Sekilas Info

Ketapang

Belum Bayar Gaji, Karyawan PT ABMP Tutup Akses Jalan Perusahaan Tambang di Ketapang

Akses jalan areal perusahaan tambang milik PT ABMP di Kecamatan Jelai Hulu ditutup karyawannya.

MetroKalbar.com, Ketapang - Sejumlah karyawan PT Anugerah Borneo Meruya Persada (ABMP) yang bekerja sebagai pengelola tambang bauksit di wilayah Kecamatan Jelai Hulu, Kabupaten Ketapang, Kalimantan Barat, melakukan aksi protes portal dengan menutup jalan area perusahaan. Rabu (10/08/22).

Aksi pemortalan tersebut lantaran pihak management PT ABMP, belum melakukan membayar upah gaji kepada karyawan.

Saat dikonfirmasi, Kapolsek Jelai Hulu, Iptu Zuanda membenarkan kalau sebelumnya telah dilakukan pemortalan terhadap di PT ABMP, pemortalan buntut tuntutan sejumlah karyawan yang meminta pembayaran gaji mereka.

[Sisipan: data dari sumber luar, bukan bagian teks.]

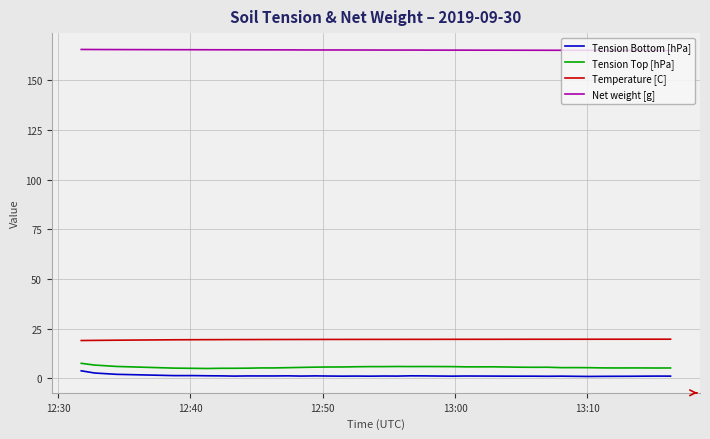

True or false: Tension Bottom [hPa] and Net weight [g] cross at least once.

False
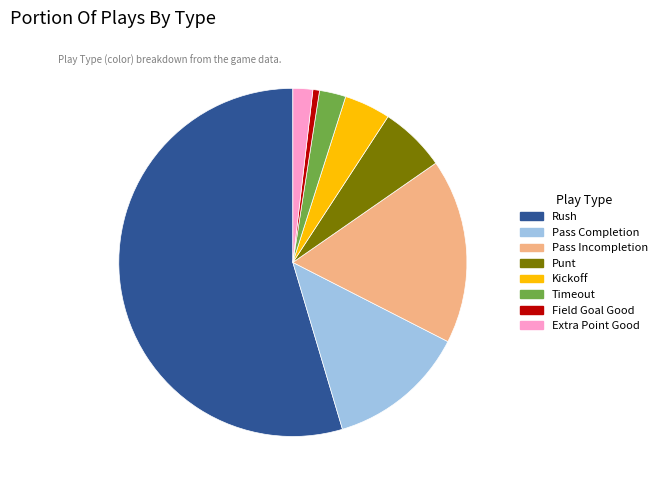

How many slices are in this pie chart?

8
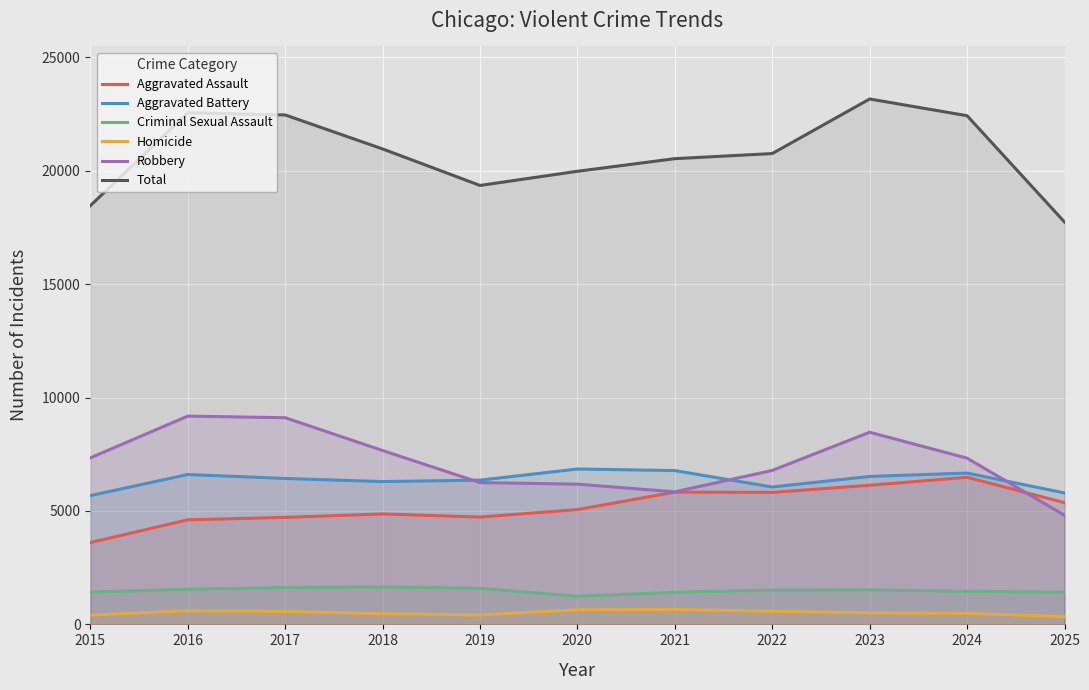

What is the difference between the maximum and minimum values in the Aggravated Battery series?

1172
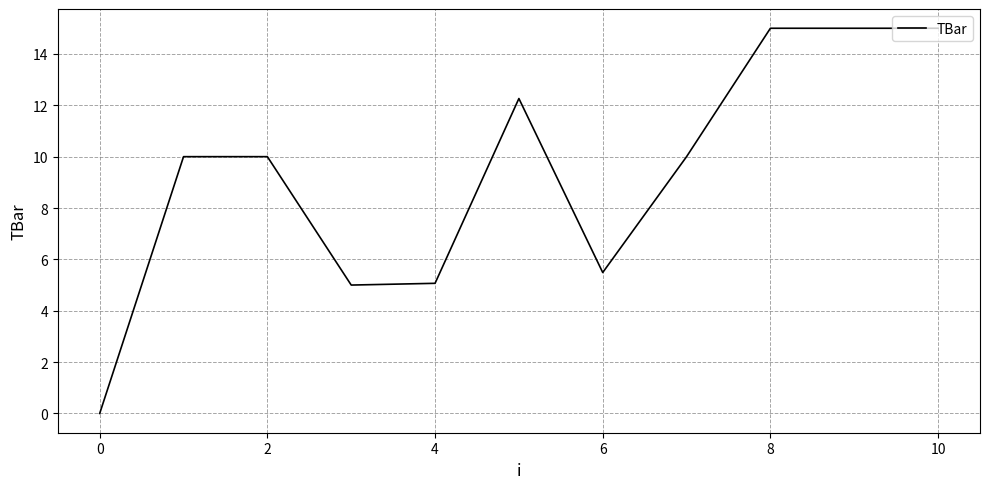

What is the difference between the maximum and minimum values?

15.0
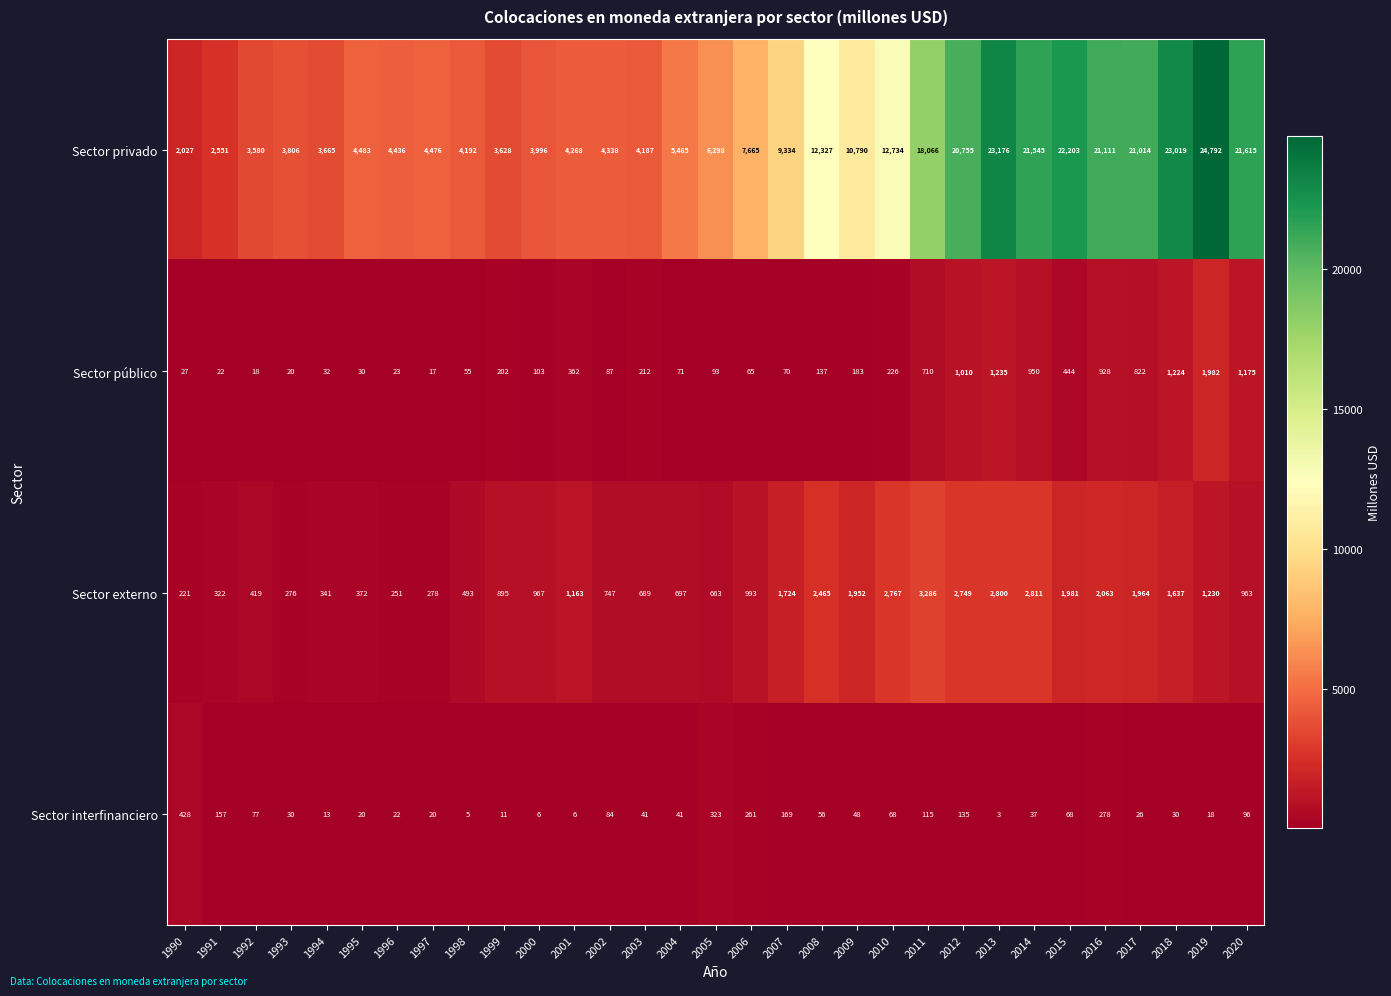

At which label is Sector privado closest to 13409?

2010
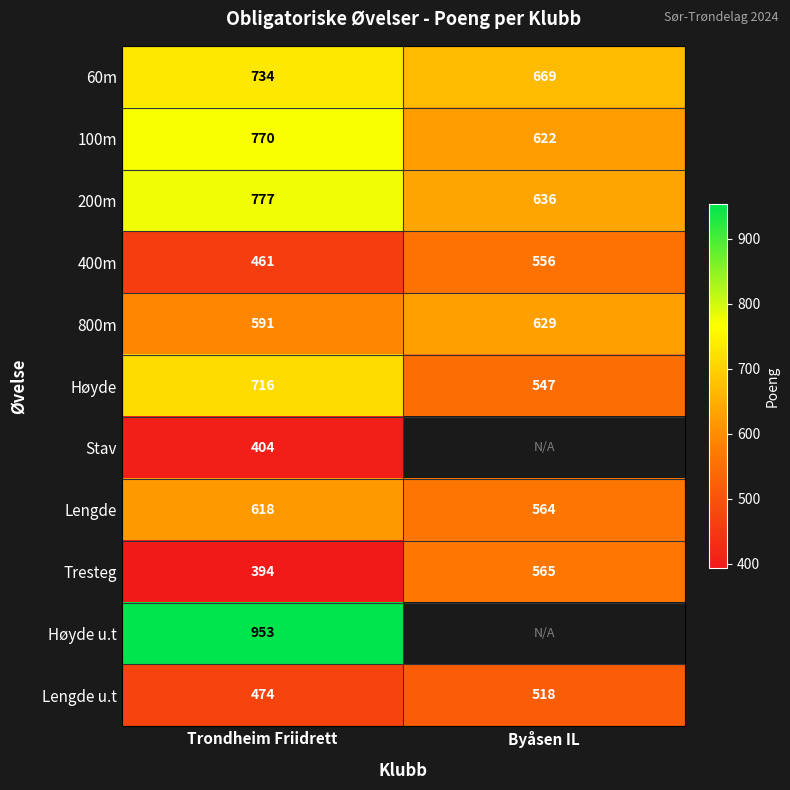

Is the value of 60m at Byåsen IL greater than the value of 100m at Trondheim Friidrett?

No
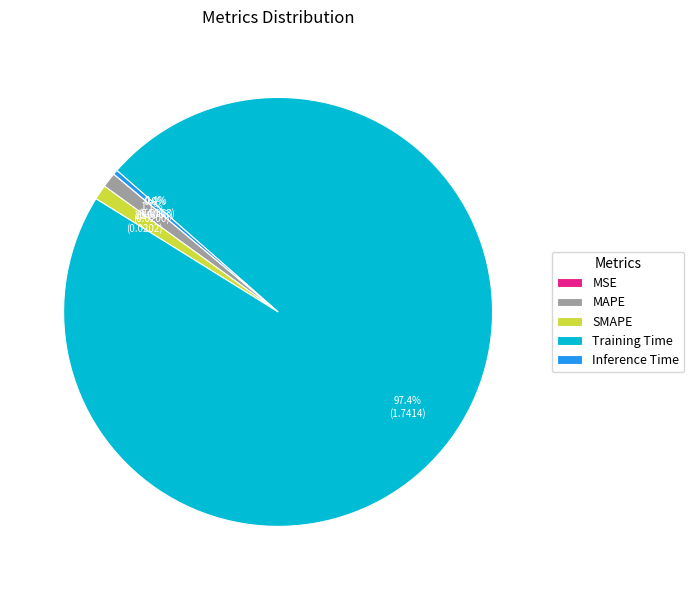

Which category has the biggest portion of the pie?

Training Time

"Sekitar dua hari lalu pemortalan dilakukan sekitar 20 orang, mereka menuntut gaji ke perusahaan," ungkapnya, Kamis (11/8/2022).

Zuanda mengaku kalau tidak ada pengrusakan yang terjadi, sedangkan pemortalan masih berlanjut sampai hari ini lantaran para karyawan masih menunggu janji pembayaran gaji dari perusahaan.

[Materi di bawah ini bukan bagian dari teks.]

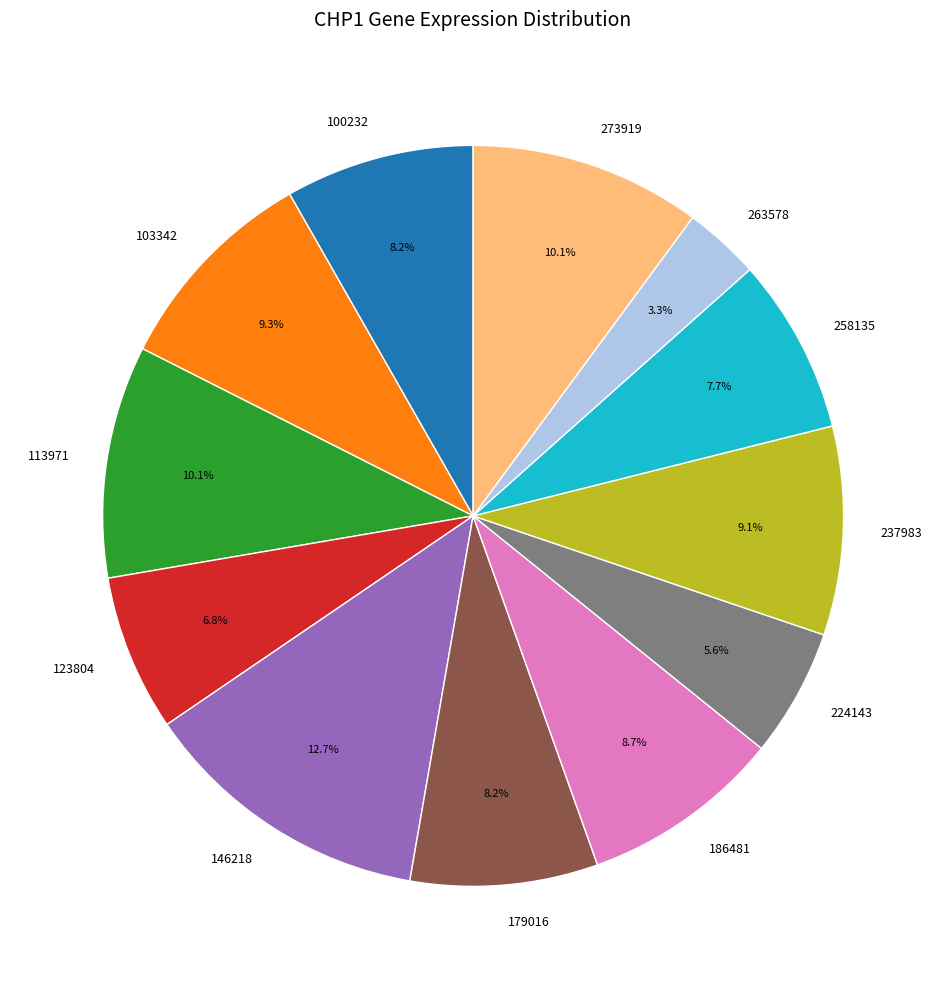

What is the smallest slice in the pie chart?

263578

"Saya sudah mencoba berkoordinasi dengan managemen agar persoalan segera diselesaikan dan informasi hari ini (kamis-red) atau jumat akan dibayarkan managemen perusahaan," katanya.

Saat dikonfirmasi, Direktur PT ABMP, Akeng membenarkan kalau adanya pemortalan di perusahaan lantaran persoalan gaji karyawan yang belum dibayar.

"Satu dua hari lagi akan kita bayar," akunya.

Diakuinya kalau pembayaran gaji belum dilakukan karena ada peralihan, kerjanya diperbanyak sehingga di stop.

"Gaji yang belum dibayar sekitar ratusan jutalah," tukasnya.